E il cuore del problema è la relazione fra genitori e figli. E l’anima della relazione intima è l’amore. Questa è la speranza che, comunque, nonostante tutti gli errori le incertezze, le cadute, i fallimenti che si possono fare e che certamente si fanno e si faranno, ci salva dall’ansia e dai sensi di colpa.
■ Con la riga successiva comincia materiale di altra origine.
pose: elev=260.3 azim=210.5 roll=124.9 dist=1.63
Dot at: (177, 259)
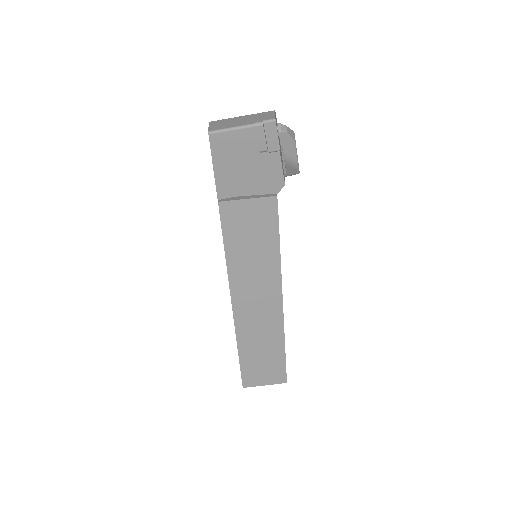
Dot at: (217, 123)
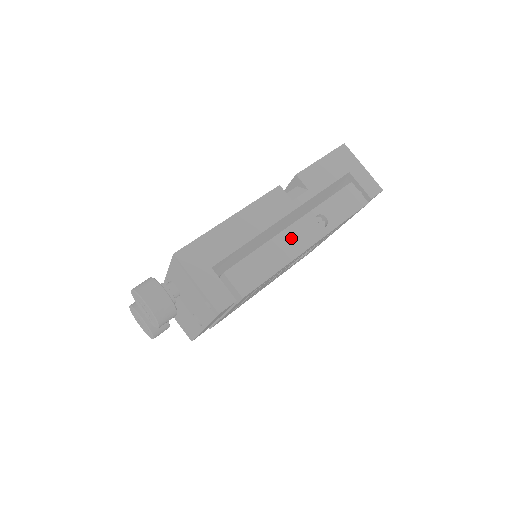
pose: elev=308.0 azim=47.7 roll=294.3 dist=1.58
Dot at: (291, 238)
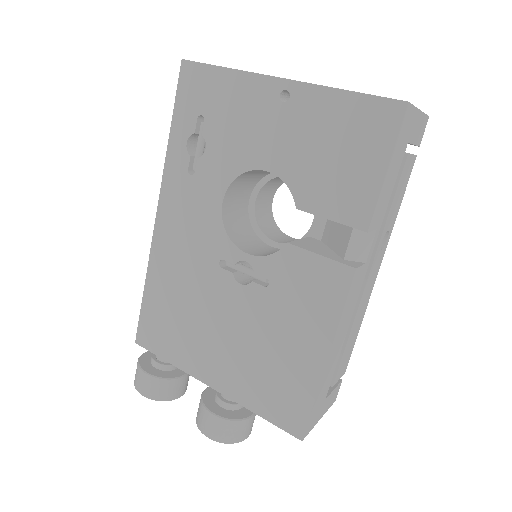
Dot at: (367, 292)
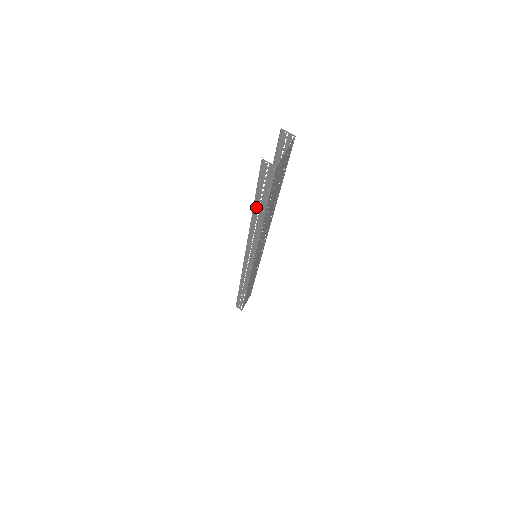
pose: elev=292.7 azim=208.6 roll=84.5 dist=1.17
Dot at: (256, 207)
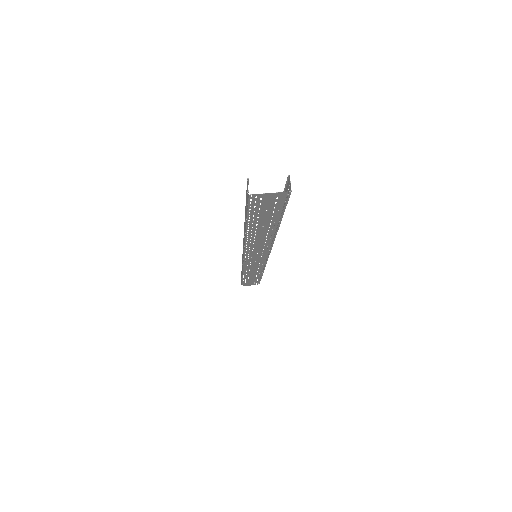
Dot at: occluded
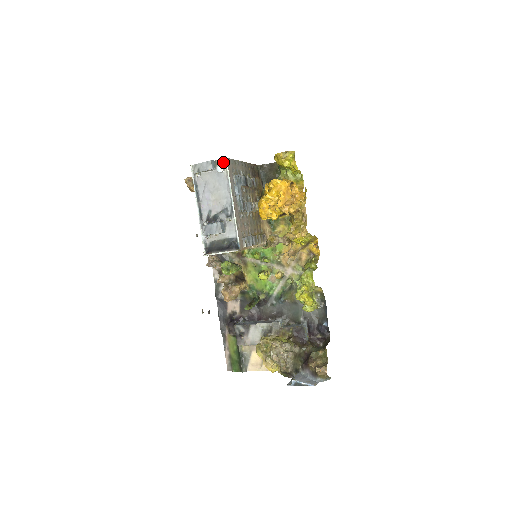
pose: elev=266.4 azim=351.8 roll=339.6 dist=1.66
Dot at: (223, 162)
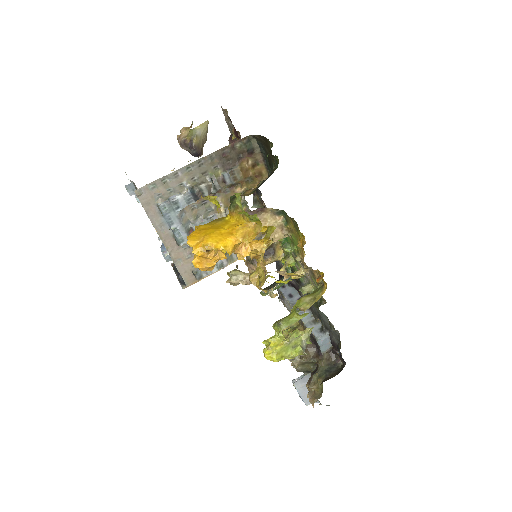
Dot at: (137, 191)
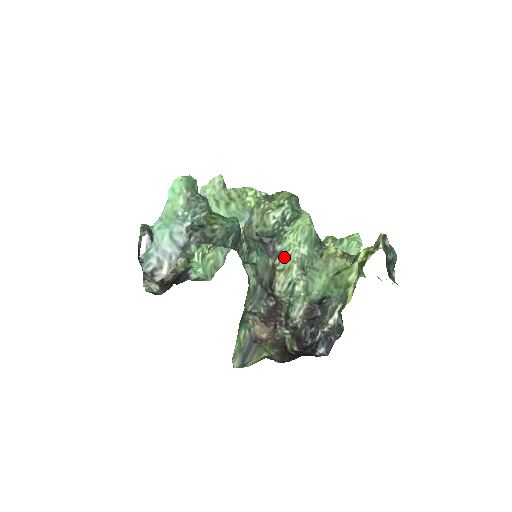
E’ l’amore che ci salva, non tanto l’empatia, la vicinanza o l’essere “amici” dei propri figli, come adesso si sente dire in giro da certi genitori giovanilisti.
Di rincalzo però l’altro problema è: cos’è amore e come arriva e cosa ai figli. Tutti i genitori affermano con sicurezza che amano i figli, ma non si chiedono (cosa difficile) se i figli si sentono amati. Una cosa è dare amore, altra cosa è sentire amore. Bisognerebbe essere capaci di entrare nella testa e nel cuore dei nostri figli. Cosa impossibile, ma è però possibile imparare l’arte del vivere insieme ai figli, crescere con i figli (titolo di un bel libro di Massimo Ammaniti, psichiatra psicoanalista). E crescere con i figli vuol dire legarsi ad ogni figlio con una corda invisibile che ci rassicuri che facciamo un cammino assieme, che ci impedisca di distanziarci troppo con il rischio di non capirsi. Se si scioglie la corda o si rompe, si rompe una relazione vitale. Un legame, se è sano, se è elastico ci accompagna per tutte le età della nostra vita, fino a quando i genitori anziani sentiranno, in una inversione di ruoli, il bisogno di sentirsi amati dai figli con la stessa tenerezza con cui loro li hanno amati prima.
Io con mio padre non ho avuto una grande comunicazione intima, profonda, non mi sono sentito empatico, vicino, ma nonostante tutto ho sentito amore.
Solo una volta mio padre mi si è rivelato nella sua intimità. Quando alcuni mesi prima di morire in una tiepida serata d’estate, seduti uno accanto all’altro sul poggiolo di casa, rompe il silenzio e inaspettatamente mi dice: “Non dimenticarti di me”. Un messaggio, un appello, un programma di vita, una eredità preziosa.
E questo mi è bastato per capire e amare mio padre e sentirlo ancora presente!